Nat Wolff stands up for Cara Delevingne in the best way
Cara Delevingne is gorgeous and hard-working. She’s got a lot of famous friends (hello, Taylor Swift) and a lot of beautiful clothes and an all-around publicly perfect life. A lot of her gifts do seem to come naturally and easily — and sure, she didn’t do anything to get the genetics to be tall or to get that bone structure. It’s easy to fall into the trap of thinking that means she has it totally easy in all areas of life. Half of her job as an actress and model is to seem natural and effortless, but in reality it’s still, well, a job, and one that requires effort and talent.
It’s probably easier on our egos to think that Cara just lucked in to all of her wealth and beauty and ability, but really, it’s a much more powerful feeling to admire Cara for her hard work and skill, and then to work hard ourselves, on whatever our dreams are. This is kind of the celeb equivalent of Ann Friedman’s Shine Theory, which says essentially that if you shine, then I shine. Women, especially, should be lifting each other up, not putting each other down or trying to mitigate each other’s triumphs. There’s no rationing of success!
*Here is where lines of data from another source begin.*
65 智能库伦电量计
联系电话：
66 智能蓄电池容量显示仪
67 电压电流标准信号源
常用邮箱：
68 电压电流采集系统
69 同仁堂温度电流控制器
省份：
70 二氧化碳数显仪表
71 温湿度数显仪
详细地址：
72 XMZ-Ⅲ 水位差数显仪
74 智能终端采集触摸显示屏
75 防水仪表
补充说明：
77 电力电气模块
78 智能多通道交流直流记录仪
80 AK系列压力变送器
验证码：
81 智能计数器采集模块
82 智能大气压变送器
Nat Wolff, Cara’s costar in the upcoming Paper Towns movie adaptation, talked about Cara’s talent and hard work in his recent cover interview with Teen Vogue. He says, “People think, ‘She’s so hot and so rich — how can she be talented?’ She’s not an airhead model. She is so talented.” Just to underscore his point, he gives the example of how she nailed the audition: “…I hate auditioning. I know how awful it is for actors. Cara came in, and I was the only person in the entire world who hadn’t heard of her. And then she blew me away. She’s the only one who made me feel nervous, because she’s such a spontaneous actress.”
Nat clearly has deep respect and affection for Cara. And to top it off with some A-plus Shine Theory, Nat continues about the cast, “We all became so close that we became each other’s worlds. Everybody says on every movie that they ‘became a family,’ and it’s bullsh*t 95 percent of the time. But we became a family.” How sweet!